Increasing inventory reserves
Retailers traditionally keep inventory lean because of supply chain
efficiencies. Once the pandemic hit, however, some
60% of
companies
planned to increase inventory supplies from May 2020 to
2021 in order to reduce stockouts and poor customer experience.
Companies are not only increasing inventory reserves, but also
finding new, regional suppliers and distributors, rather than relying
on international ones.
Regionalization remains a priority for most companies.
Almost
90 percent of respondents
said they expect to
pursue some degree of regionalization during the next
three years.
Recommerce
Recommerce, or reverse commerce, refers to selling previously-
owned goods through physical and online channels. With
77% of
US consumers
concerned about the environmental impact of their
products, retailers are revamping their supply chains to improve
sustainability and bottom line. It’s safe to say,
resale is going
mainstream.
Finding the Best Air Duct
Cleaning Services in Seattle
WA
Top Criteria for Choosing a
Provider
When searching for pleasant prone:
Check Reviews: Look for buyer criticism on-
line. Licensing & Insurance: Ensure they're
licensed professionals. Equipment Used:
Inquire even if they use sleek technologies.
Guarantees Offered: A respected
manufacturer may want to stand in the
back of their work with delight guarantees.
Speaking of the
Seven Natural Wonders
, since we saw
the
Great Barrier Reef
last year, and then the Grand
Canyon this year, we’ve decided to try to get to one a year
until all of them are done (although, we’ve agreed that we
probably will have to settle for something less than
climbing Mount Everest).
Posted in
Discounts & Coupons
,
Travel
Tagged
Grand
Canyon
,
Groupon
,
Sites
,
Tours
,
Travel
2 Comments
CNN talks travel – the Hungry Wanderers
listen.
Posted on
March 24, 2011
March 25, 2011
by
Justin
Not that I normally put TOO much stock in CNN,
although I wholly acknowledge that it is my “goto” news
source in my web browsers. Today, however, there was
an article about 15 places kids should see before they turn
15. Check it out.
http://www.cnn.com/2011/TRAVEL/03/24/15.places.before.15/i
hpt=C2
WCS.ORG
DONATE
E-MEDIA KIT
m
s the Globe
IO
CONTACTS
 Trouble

- **THE PROBLEM**
Collect each line above holding the string "Canyon".

- **ANSWER TO THIS PROBLEM**
Canyon this year, we’ve decided to try to get to one a year
Canyon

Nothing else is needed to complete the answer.